Author ExposedBrick Posted January 25, 2018 Author Posted January 25, 2018 No, that doesn't clear up anything. You have arrange every date, so your interest should be obvious. Go NC and see if she has any interest left. It's not you who needs to do or say something, she does. Her canceling the date and not asking for another one seems like a sign of disinterest to me. She didn’t cancel any dates. She just declined for some other plans she had already made. Overall, I think things are going well.
olivetree Posted January 25, 2018 Posted January 25, 2018 She didn’t cancel any dates. She just declined for some other plans she had already made. Overall, I think things are going well. She didn't offer another time she is available though? I dunno, it's either low interest or she sucks at communicating and is letting you do all the work. I'd let her step up, and if she doesn't, you could say you'd like to hear from her more or even for her to take initiative sometimes. And if THAT doesn't work, chalk it up to incompatibility.
dumbass2 Posted January 25, 2018 Posted January 25, 2018 I agree with above that you are making yourself too available. Stop asking her out and start to mirror her texting. She has to show a little more interest or she's just not that in to you. She should be excited to want to see you again and make you more of a priority or she should know that she could lose you to someone else before you even get a chance to see how things go.
Author ExposedBrick Posted January 25, 2018 Author Posted January 25, 2018 She’s either interested in you she is not. A woman who is taken with you will clear her schedule to see you. A woman who is keeping you around until her dream man comes along will not. I agree with this. However, I don’t engage in games, don’t have the time for it. Being direct and showing obvious interest gets you a reaction/polarizes the person, positive or negative, which is all I want. I don’t care if it’s positive or negative polarization, just try to get to the bottom of it quickly and move on when needed. Things are going well overall, but everyone has their own style.

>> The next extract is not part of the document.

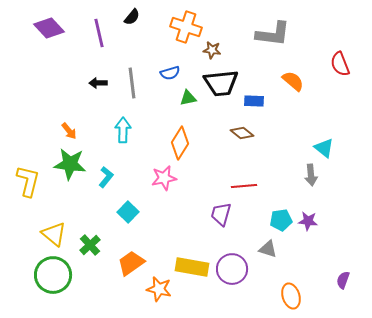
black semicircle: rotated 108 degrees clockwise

Author ExposedBrick Posted January 25, 2018 Author Posted January 25, 2018 I agree with above that you are making yourself too available. Stop asking her out and start to mirror her texting. She has to show a little more interest or she's just not that in to you. She should be excited to want to see you again and make you more of a priority or she should know that she could lose you to someone else before you even get a chance to see how things go. I am actually considering dating some other people during the mean time, even though it’s not usually my style. I feel like I could date two or three women like this simultaneously.
lovephule Posted January 25, 2018 Posted January 25, 2018 I am actually considering dating some other people during the mean time, even though it’s not usually my style. I feel like I could date two or three women like this simultaneously. How would you feel if she was fine with this indefinitely?